**Exercise description:** Give back all the records below, unaltered.

**Dataset excerpts:**
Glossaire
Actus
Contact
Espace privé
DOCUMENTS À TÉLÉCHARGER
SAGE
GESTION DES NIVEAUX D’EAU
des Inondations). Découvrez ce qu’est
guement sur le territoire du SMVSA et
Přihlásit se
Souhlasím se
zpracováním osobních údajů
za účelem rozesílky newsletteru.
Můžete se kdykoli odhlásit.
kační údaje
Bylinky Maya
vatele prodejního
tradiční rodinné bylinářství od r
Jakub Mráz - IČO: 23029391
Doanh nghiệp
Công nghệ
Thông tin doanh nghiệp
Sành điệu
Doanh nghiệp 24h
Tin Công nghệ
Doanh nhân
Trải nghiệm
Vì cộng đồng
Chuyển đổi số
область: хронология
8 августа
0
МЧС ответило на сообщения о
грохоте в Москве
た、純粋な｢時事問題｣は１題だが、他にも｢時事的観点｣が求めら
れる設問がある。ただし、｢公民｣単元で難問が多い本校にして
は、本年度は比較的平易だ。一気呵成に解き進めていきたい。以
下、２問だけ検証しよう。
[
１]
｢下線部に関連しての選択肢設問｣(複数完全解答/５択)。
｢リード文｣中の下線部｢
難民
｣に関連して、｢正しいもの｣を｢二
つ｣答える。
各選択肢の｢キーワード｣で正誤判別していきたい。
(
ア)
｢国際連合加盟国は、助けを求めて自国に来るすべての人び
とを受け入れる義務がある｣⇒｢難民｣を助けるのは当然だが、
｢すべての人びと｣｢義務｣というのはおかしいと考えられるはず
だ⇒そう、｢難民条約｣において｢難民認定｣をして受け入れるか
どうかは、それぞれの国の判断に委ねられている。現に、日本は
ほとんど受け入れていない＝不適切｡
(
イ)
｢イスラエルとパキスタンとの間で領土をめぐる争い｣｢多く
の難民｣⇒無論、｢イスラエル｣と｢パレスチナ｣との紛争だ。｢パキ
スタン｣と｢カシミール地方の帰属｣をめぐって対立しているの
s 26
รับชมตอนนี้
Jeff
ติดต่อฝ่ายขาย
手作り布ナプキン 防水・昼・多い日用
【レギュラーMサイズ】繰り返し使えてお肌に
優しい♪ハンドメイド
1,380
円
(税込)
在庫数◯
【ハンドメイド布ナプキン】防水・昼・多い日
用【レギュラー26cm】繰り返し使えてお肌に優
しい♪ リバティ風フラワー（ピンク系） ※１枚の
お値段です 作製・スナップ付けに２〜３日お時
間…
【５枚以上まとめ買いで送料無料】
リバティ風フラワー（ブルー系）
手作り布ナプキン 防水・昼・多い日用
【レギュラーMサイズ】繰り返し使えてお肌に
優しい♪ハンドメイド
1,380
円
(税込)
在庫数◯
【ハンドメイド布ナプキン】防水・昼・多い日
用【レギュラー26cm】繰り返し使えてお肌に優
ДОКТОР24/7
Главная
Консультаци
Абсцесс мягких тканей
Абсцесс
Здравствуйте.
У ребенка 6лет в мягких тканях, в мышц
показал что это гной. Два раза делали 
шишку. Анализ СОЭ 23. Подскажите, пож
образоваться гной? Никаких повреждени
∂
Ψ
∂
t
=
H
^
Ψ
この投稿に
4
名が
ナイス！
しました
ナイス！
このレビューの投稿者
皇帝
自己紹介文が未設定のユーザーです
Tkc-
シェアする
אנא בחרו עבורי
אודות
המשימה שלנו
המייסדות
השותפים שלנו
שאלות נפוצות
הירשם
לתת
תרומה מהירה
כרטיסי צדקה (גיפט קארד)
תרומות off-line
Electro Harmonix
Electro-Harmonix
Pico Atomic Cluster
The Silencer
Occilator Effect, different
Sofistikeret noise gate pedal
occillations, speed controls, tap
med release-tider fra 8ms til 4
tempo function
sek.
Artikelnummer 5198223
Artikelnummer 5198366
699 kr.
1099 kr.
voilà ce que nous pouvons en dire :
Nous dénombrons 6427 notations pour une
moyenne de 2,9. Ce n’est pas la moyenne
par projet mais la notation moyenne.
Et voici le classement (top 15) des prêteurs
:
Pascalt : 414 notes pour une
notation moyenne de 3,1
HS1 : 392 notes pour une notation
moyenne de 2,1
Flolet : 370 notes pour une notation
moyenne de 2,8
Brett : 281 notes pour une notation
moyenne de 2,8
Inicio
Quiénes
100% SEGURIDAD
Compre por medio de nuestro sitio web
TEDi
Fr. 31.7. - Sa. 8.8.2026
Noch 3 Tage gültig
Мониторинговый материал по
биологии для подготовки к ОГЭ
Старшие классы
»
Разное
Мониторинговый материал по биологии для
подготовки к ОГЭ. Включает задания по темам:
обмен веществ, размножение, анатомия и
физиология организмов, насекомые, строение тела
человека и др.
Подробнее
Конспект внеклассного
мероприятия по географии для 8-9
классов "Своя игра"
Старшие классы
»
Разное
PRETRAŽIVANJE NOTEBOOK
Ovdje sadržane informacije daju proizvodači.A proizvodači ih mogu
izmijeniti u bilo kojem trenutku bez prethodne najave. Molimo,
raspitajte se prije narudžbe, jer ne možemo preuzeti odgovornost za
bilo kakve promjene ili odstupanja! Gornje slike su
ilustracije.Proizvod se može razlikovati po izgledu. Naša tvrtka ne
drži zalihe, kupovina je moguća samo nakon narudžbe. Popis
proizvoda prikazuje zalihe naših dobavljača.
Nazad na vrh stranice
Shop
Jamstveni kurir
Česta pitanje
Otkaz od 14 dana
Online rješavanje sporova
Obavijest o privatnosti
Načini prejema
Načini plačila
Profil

**Solution to the exercise:**
Glossaire
Actus
Contact
Espace privé
DOCUMENTS À TÉLÉCHARGER
SAGE
GESTION DES NIVEAUX D’EAU
des Inondations). Découvrez ce qu’est
guement sur le territoire du SMVSA et
Přihlásit se
Souhlasím se
zpracováním osobních údajů
za účelem rozesílky newsletteru.
Můžete se kdykoli odhlásit.
kační údaje
Bylinky Maya
vatele prodejního
tradiční rodinné bylinářství od r
Jakub Mráz - IČO: 23029391
Doanh nghiệp
Công nghệ
Thông tin doanh nghiệp
Sành điệu
Doanh nghiệp 24h
Tin Công nghệ
Doanh nhân
Trải nghiệm
Vì cộng đồng
Chuyển đổi số
область: хронология
8 августа
0
МЧС ответило на сообщения о
грохоте в Москве
た、純粋な｢時事問題｣は１題だが、他にも｢時事的観点｣が求めら
れる設問がある。ただし、｢公民｣単元で難問が多い本校にして
は、本年度は比較的平易だ。一気呵成に解き進めていきたい。以
下、２問だけ検証しよう。
[
１]
｢下線部に関連しての選択肢設問｣(複数完全解答/５択)。
｢リード文｣中の下線部｢
難民
｣に関連して、｢正しいもの｣を｢二
つ｣答える。
各選択肢の｢キーワード｣で正誤判別していきたい。
(
ア)
｢国際連合加盟国は、助けを求めて自国に来るすべての人び
とを受け入れる義務がある｣⇒｢難民｣を助けるのは当然だが、
｢すべての人びと｣｢義務｣というのはおかしいと考えられるはず
だ⇒そう、｢難民条約｣において｢難民認定｣をして受け入れるか
どうかは、それぞれの国の判断に委ねられている。現に、日本は
ほとんど受け入れていない＝不適切｡
(
イ)
｢イスラエルとパキスタンとの間で領土をめぐる争い｣｢多く
の難民｣⇒無論、｢イスラエル｣と｢パレスチナ｣との紛争だ。｢パキ
スタン｣と｢カシミール地方の帰属｣をめぐって対立しているの
s 26
รับชมตอนนี้
Jeff
ติดต่อฝ่ายขาย
手作り布ナプキン 防水・昼・多い日用
【レギュラーMサイズ】繰り返し使えてお肌に
優しい♪ハンドメイド
1,380
円
(税込)
在庫数◯
【ハンドメイド布ナプキン】防水・昼・多い日
用【レギュラー26cm】繰り返し使えてお肌に優
しい♪ リバティ風フラワー（ピンク系） ※１枚の
お値段です 作製・スナップ付けに２〜３日お時
間…
【５枚以上まとめ買いで送料無料】
リバティ風フラワー（ブルー系）
手作り布ナプキン 防水・昼・多い日用
【レギュラーMサイズ】繰り返し使えてお肌に
優しい♪ハンドメイド
1,380
円
(税込)
在庫数◯
【ハンドメイド布ナプキン】防水・昼・多い日
用【レギュラー26cm】繰り返し使えてお肌に優
ДОКТОР24/7
Главная
Консультаци
Абсцесс мягких тканей
Абсцесс
Здравствуйте.
У ребенка 6лет в мягких тканях, в мышц
показал что это гной. Два раза делали 
шишку. Анализ СОЭ 23. Подскажите, пож
образоваться гной? Никаких повреждени
∂
Ψ
∂
t
=
H
^
Ψ
この投稿に
4
名が
ナイス！
しました
ナイス！
このレビューの投稿者
皇帝
自己紹介文が未設定のユーザーです
Tkc-
シェアする
אנא בחרו עבורי
אודות
המשימה שלנו
המייסדות
השותפים שלנו
שאלות נפוצות
הירשם
לתת
תרומה מהירה
כרטיסי צדקה (גיפט קארד)
תרומות off-line
Electro Harmonix
Electro-Harmonix
Pico Atomic Cluster
The Silencer
Occilator Effect, different
Sofistikeret noise gate pedal
occillations, speed controls, tap
med release-tider fra 8ms til 4
tempo function
sek.
Artikelnummer 5198223
Artikelnummer 5198366
699 kr.
1099 kr.
voilà ce que nous pouvons en dire :
Nous dénombrons 6427 notations pour une
moyenne de 2,9. Ce n’est pas la moyenne
par projet mais la notation moyenne.
Et voici le classement (top 15) des prêteurs
:
Pascalt : 414 notes pour une
notation moyenne de 3,1
HS1 : 392 notes pour une notation
moyenne de 2,1
Flolet : 370 notes pour une notation
moyenne de 2,8
Brett : 281 notes pour une notation
moyenne de 2,8
Inicio
Quiénes
100% SEGURIDAD
Compre por medio de nuestro sitio web
TEDi
Fr. 31.7. - Sa. 8.8.2026
Noch 3 Tage gültig
Мониторинговый материал по
биологии для подготовки к ОГЭ
Старшие классы
»
Разное
Мониторинговый материал по биологии для
подготовки к ОГЭ. Включает задания по темам:
обмен веществ, размножение, анатомия и
физиология организмов, насекомые, строение тела
человека и др.
Подробнее
Конспект внеклассного
мероприятия по географии для 8-9
классов "Своя игра"
Старшие классы
»
Разное
PRETRAŽIVANJE NOTEBOOK
Ovdje sadržane informacije daju proizvodači.A proizvodači ih mogu
izmijeniti u bilo kojem trenutku bez prethodne najave. Molimo,
raspitajte se prije narudžbe, jer ne možemo preuzeti odgovornost za
bilo kakve promjene ili odstupanja! Gornje slike su
ilustracije.Proizvod se može razlikovati po izgledu. Naša tvrtka ne
drži zalihe, kupovina je moguća samo nakon narudžbe. Popis
proizvoda prikazuje zalihe naših dobavljača.
Nazad na vrh stranice
Shop
Jamstveni kurir
Česta pitanje
Otkaz od 14 dana
Online rješavanje sporova
Obavijest o privatnosti
Načini prejema
Načini plačila
Profil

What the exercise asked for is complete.